Fully and completely. I can't seem to find that old livestrong link on detachment. Can anyone post it?

Quote:
Do i continue to do family activities and play it cool when she leaves?

You should not base your family activities on if she is or isn't there, or when she does or doesn't leave.

Quote:
W does tell the kids and me she feels we are moving in the right direction but when question get pointed she gos quiet and just says I DONT KNOW HOW I FEEL,


Then stop questioning her, that is turning the screws and creating more pressure on her.

Originally Posted By: Nrthman
Can't seem to let the last convsrsation with w go. She recognizes that she is spending to much time alone and is empty inside but thinks she will work through it.

That is for her to resolve.

Quote:
I dont seem to be the total resson for all her issues anymore but she does still have a big trust issue.

Yep, you got the blame because you were the one standing next to her, now that there has been some space, and her issues are not resolved.... she *might* see that she needs to do some work on her.

Quote:
The problem is the things im being accused of are not true. We always had a very open and truthful relationship now she looks at everything like its a lie.
Like what?

Quote:
I know i need to get distance but i feel like i also need to stick up for myself and set the record straight.
Nope, that is your pride messing with your mind. No need to replay any tapes to "set the record straight" just keep moving forward. In fact, try to see some of her perspective, if there is a grain of truth in in, then validate. If its totalls wrong and not true, use terms like: "I am sorry I disappointed you, or I made you feel that way"

Quote:
I guess my question is what do i have a WAW, WW or MLC?

Right now, it still doesn't matter. Stop focusing on fixing her. Continue to fix yourself.

Quote:
And how do i proceed i know with all my heart she needs help!!!!
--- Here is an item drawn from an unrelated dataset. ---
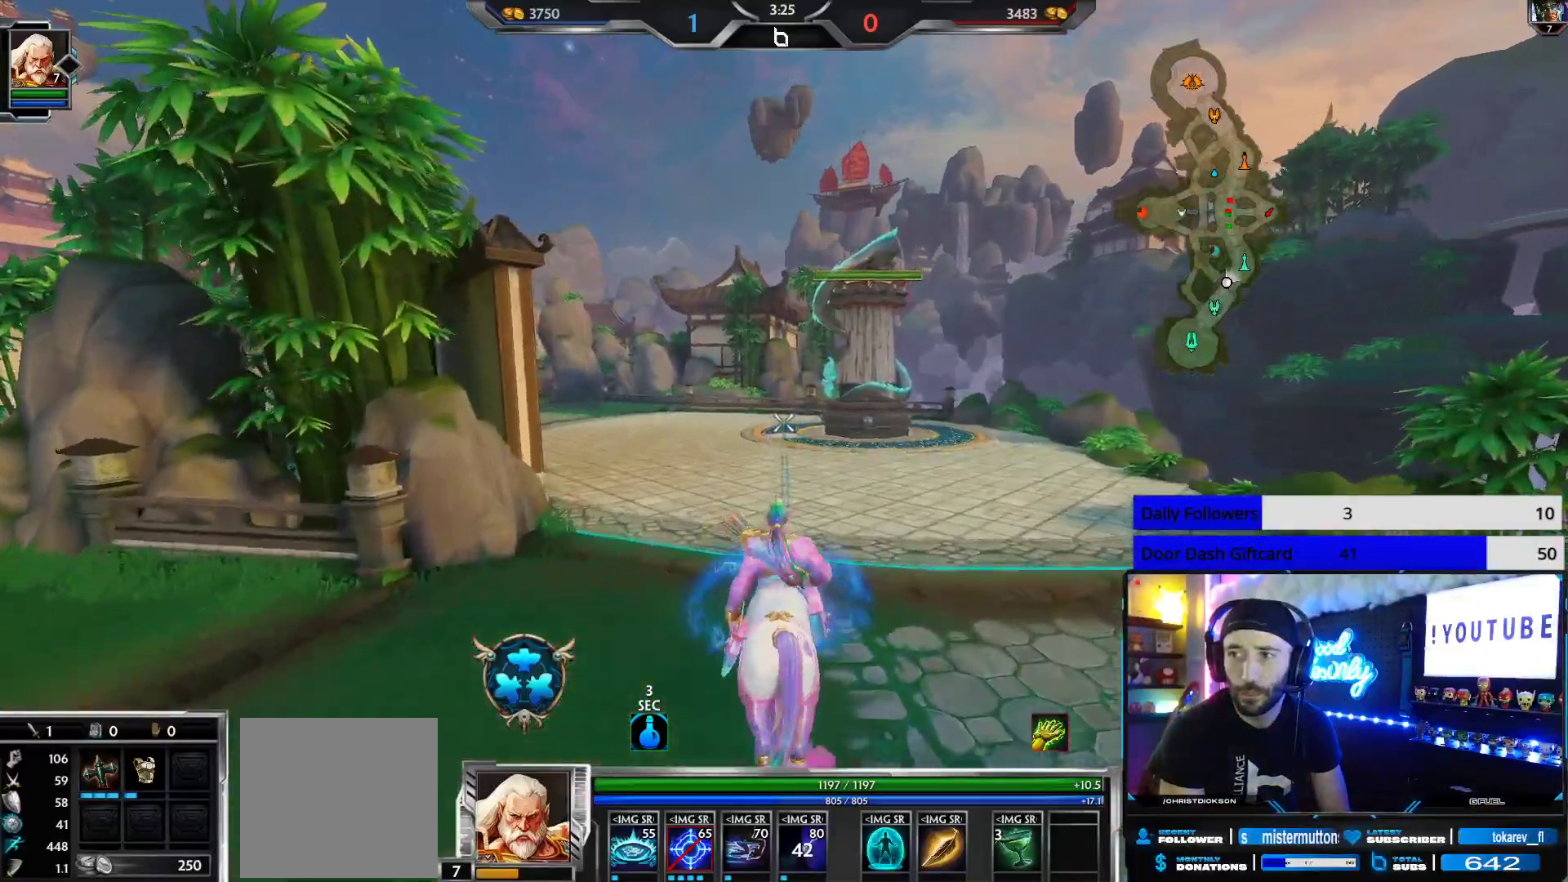
{"buttons": [], "left_stick": "up", "right_stick": "center", "events": []}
That is the detachment part, you need to do it in a kind loving way.

Originally Posted By: Nrthman
When I mention depression and hormonal issues I list them after our marriage issues

That is better left to the professionals to sort out. There is not a single thing you can do to help that process, other then being supportive in a healthy way.

Quote:
My kids feel left behind also, my son seems to
Be dealing better then my daughter the both are helping me and we have had long talks. I even offered to leave and have there mom come home.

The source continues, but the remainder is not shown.